Fenster in eine neue Welt

Dächer haben in der Regel einen freien Blick auf den Himmel. Dadurch können kühle Dachbeschichtungen das Sonnenlicht reflektieren und die Wärme in den Himmel und schließlich ins All abstrahlen.

Wände und Fenster hingegen haben meist den Boden und benachbarte Gebäude „im Blick“. Im Sommer werden sie durch die Strahlungswärme von heißen Straßen, Gehwegen und benachbarten Gebäuden erwärmt. Das bedeutet, dass Wände und Fenster zwar Wärme an den Himmel abstrahlen, aber noch stärker von der Erde erwärmt werden.

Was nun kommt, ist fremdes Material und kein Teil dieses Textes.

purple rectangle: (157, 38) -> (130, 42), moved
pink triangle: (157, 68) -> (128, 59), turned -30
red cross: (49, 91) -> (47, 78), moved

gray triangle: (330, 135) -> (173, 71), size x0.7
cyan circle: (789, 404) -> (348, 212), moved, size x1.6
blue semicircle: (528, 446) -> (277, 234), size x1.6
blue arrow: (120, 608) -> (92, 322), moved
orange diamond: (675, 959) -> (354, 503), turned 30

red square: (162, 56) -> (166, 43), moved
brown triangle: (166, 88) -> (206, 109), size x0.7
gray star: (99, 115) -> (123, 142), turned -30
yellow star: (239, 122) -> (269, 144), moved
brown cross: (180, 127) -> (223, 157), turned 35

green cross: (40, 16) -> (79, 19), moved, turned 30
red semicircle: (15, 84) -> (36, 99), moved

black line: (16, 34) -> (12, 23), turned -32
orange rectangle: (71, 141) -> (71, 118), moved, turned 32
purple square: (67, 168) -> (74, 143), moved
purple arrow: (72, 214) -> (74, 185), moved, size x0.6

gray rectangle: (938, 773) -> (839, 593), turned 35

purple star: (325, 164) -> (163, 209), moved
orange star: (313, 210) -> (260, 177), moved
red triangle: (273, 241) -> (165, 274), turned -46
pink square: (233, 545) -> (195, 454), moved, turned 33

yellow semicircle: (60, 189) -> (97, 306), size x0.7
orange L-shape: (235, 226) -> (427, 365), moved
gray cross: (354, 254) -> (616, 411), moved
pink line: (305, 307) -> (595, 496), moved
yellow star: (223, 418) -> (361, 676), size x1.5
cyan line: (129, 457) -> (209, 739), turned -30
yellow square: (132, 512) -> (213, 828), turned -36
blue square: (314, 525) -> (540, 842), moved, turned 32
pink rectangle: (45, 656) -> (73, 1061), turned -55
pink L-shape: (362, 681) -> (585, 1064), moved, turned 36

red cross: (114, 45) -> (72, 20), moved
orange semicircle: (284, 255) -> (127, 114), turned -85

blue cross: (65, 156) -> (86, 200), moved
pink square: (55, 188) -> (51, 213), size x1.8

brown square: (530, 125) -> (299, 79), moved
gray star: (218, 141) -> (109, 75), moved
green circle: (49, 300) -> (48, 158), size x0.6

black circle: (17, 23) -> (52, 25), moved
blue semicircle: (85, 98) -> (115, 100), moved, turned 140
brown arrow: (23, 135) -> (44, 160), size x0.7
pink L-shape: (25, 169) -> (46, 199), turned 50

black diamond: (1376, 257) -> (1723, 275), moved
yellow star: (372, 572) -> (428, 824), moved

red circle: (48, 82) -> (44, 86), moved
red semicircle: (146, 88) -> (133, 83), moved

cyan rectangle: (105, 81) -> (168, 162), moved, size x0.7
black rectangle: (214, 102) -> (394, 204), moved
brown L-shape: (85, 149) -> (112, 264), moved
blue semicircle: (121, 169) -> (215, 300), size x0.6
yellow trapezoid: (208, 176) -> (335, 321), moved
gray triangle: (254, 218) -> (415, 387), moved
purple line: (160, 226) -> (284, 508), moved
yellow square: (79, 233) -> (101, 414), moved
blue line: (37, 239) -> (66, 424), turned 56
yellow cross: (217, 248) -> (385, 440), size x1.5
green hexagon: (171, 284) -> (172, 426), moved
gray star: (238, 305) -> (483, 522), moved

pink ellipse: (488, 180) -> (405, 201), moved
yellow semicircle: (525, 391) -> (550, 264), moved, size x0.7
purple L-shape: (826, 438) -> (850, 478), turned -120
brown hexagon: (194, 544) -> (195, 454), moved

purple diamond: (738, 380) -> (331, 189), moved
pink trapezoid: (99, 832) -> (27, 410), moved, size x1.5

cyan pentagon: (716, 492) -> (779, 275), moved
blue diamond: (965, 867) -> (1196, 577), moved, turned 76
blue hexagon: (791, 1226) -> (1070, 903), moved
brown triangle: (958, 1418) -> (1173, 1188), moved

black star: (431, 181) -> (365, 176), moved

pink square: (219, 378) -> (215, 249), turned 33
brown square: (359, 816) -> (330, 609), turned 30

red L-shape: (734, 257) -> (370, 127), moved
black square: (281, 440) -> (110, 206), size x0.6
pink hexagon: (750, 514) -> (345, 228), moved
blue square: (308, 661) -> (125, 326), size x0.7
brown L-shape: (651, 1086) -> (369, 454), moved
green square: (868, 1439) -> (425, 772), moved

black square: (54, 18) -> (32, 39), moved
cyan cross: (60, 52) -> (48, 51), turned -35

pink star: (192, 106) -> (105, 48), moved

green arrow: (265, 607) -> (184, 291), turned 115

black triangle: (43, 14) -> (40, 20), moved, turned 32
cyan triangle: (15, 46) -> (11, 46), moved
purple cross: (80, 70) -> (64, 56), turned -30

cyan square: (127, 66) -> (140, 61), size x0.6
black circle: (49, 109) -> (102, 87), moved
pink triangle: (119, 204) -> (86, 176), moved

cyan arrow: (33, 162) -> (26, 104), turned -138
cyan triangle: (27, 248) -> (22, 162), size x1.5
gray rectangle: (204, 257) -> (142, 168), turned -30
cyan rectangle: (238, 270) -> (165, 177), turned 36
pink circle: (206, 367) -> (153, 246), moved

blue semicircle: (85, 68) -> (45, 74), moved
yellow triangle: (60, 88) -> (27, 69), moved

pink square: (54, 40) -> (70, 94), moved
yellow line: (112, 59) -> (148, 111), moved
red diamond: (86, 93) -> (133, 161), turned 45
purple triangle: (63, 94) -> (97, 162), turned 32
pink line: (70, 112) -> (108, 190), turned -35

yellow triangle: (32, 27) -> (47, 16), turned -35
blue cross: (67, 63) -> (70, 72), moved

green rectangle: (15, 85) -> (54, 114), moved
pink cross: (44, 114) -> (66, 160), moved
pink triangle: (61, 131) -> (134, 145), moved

Bei kaltem Wetter wird die Erdumgebung kälter und entzieht den Wänden und Fenstern Wärme.

Die Forscher erkannten, dass die Lösung dieses Problems in der unterschiedlichen Art und Weise liegt, wie sich die Wärme zwischen Gebäuden und Erdboden bewegt und wie sie sich zwischen Gebäuden und Himmel bewegt.

So bewegt sich Strahlungswärme von Gebäuden zum Himmel in einem schmalen Teil des Infrarotspektrums, dem sogenannten atmosphärischen Transmissionsfenster. In Bodennähe bewegt sich die Strahlungswärme über das gesamte Infrarotspektrum, was die Forscher als breitbandig bezeichnen.

„Durch die Beschichtung von Wänden und Fenstern mit Materialien, die nur im atmosphärischen Fenster Wärme abstrahlen oder absorbieren, können wir den breitbandigen Wärmegewinn aus dem Boden im Sommer und den Wärmeverlust im Winter verringern und gleichzeitig die kühlende Wirkung des Himmels aufrechterhalten“, sagte Mandal.

Plastik an der Wand

In ihrer Studie zeigten die Forscher, dass viele gängige und kostengünstige Baumaterialien für dieses Prinzip verwendet werden könnten – unter anderem Polyvinylfluorid (kurz PVF) und Polypropylen (kurz PP). PVF wird bereits als Verkleidungsmaterial verwendet, während PP vor allem im Haushalt als Verpackungsmaterial, für Fahrzeugteile oder in der Kleidung verwendet wird.

Außerdem sinke durch die Verwendung von Plastik der Energieverbrauch im Gebäudebereich erheblich, so die Forscher. So bringe das Plastik die gleiche finanzielle Einsparung wie ein weißer Anstrich oder helle Dächer. Die größten Vorteile bringt das Prinzip jedoch für Gebäude im Globalen Süden, wo der Kühlbedarf im Allgemeinen höher ist.

Derzeit ist der Einsatz des Plastiks aber noch nicht unter Dach und Fach. Zwar könnten die Kosten für Klimaanlagen gesenkt werden, wie viel die Verkleidung kosten werde, ist jedoch unbekannt. Weiterhin ist unklar, ob hierbei recyceltes Plastik verwendet oder eigens für diesen Zweck neues geschaffen wird und wie die Plastikverkleidung aussehen wird. Auch ist nicht bekannt, wie hoch die Lebenszeit des Materials ist und wie widerstandsfähig und witterungsresistent es ist.

Die Studie erschien am 27. Juni 2024 in der Fachzeitschrift „Cell Reports Physical Science“.